▸ **HOW TO COMPLETE THIS TASK**:
Do these statements agree with the article on the song "Hotbox"? 1. The song was released through Columbia Records. 2. "Hotbox" was the first single from Days Before Dreamboy. 3. The extended/video version runs 3:19. Answer yes or no for each, quoting the words of the article that decide it.

Single by Lil Nas X

from the album Dreamboy
- Released: March 14, 2025
- Genre: Pop rap; dance-pop; synth-funk;
- Length: 3:02 (single version); 3:19 (extended/video version);
- Label: Columbia
- Songwriters: Montero Hill; David Biral; Denzel Baptiste; Omer Fedi; Raul Cubina; Mark Williams;
- Producers: Take a Daytrip; Omer Fedi; Ojivolta;

Lil Nas X singles chronology
| "Light Again" (2024) | "Hotbox" (2025) | "Lean on My Body" (2025) |

= Hotbox (song) =

2025 single by Lil Nas X

"Hotbox" (stylised in all caps) is a song by American rapper Lil Nas X, released on March 14, 2025. It was released as the second single from his third extended play, Days Before Dreamboy, through Columbia Records. The song, a pop rap, dance-pop, and synth-funk record, was written by Nas X himself, alongside the song's producers, Take a Daytrip, Omer Fedi, and Ojivolta.

▸ **THE DATA**:
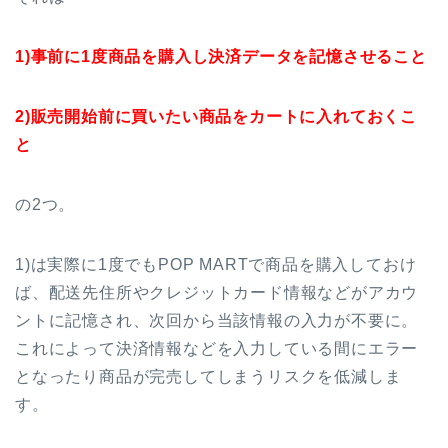
1)事前に1度商品を購入し決済データを記憶させること
2)販売開始前に買いたい商品をカートに入れておくこ
と
の2つ。
1)は実際に1度でもPOP MARTで商品を購入しておけ
ば、配送先住所やクレジットカード情報などがアカウ
ントに記憶され、次回から当該情報の入力が不要に。
これによって決済情報などを入力している間にエラー
となったり商品が完売してしまうリスクを低減しま
す。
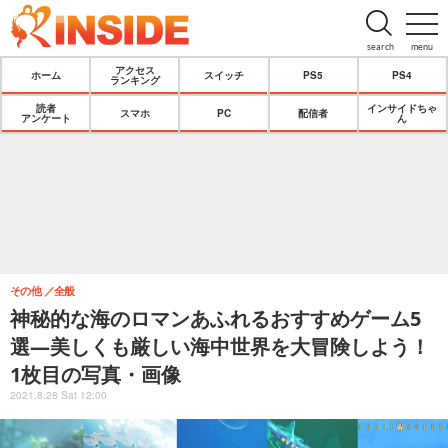
search
menu
アクセス
ホーム
スイッチ
PS5
PS4
ランキング
読者
インサイドちゃ
スマホ
PC
配信者
アンケート
ん
その他
全般
神秘的な海のロマンあふれるおすすめゲーム5
選―美しくも厳しい海中世界を大冒険しよう！
1枚目の写真・画像
2021.8.28 Sat 12:00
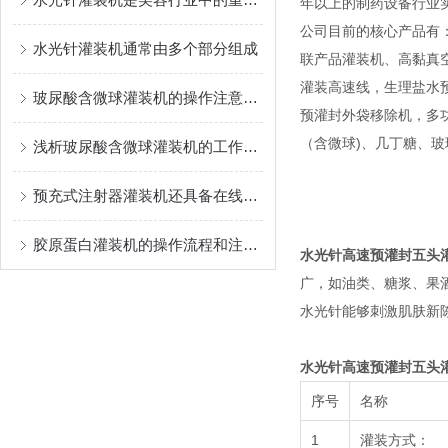
年以上的制药设备行业
公司目前的核心产品有
水光针灌装机通常由多个部分组成
联产品灌装机、高黏真
灌装高速线，生理盐水
玻尿酸含微球灌装机的操作注意事项
预灌封外袋移除机，多功能灌
（含微球)、几丁糖、
浅析玻尿酸含微球灌装机的工作原理
预充式注射器灌装机还具备在线检测功能
胶原蛋白灌装机的操作流程和注意事项
水光针高速预灌封五头
广，如油类、糖浆、果
水光针能够刺激肌肤新
水光针高速预灌封五头
序号
名称
1
灌装方式：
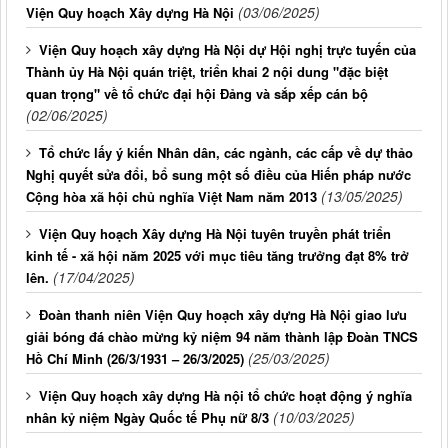
(03/06/2025)
Viện Quy hoạch Xây dựng Hà Nội
Viện Quy hoạch xây dựng Hà Nội dự Hội nghị trực tuyến của
Thành ủy Hà Nội quán triệt, triển khai 2 nội dung "đặc biệt
quan trọng" về tổ chức đại hội Đảng và sắp xếp cán bộ
(02/06/2025)
Tổ chức lấy ý kiến Nhân dân, các ngành, các cấp về dự thảo
Nghị quyết sửa đổi, bổ sung một số điều của Hiến pháp nước
(13/05/2025)
Cộng hòa xã hội chủ nghĩa Việt Nam năm 2013
Viện Quy hoạch Xây dựng Hà Nội tuyên truyền phát triển
kinh tế - xã hội năm 2025 với mục tiêu tăng trưởng đạt 8% trở
(17/04/2025)
lên.
Đoàn thanh niên Viện Quy hoạch xây dựng Hà Nội giao lưu
giải bóng đá chào mừng kỷ niệm 94 năm thành lập Đoàn TNCS
(25/03/2025)
Hồ Chí Minh (26/3/1931 – 26/3/2025)
Viện Quy hoạch xây dựng Hà nội tổ chức hoạt động ý nghĩa
(10/03/2025)
nhân kỷ niệm Ngày Quốc tế Phụ nữ 8/3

▸ **RESPONSE AREA**:
1. Yes: "through Columbia Records"
2. No: "It was released as the second single from his third extended play, Days Before Dreamboy"
3. Yes: "3:19 (extended/video version)"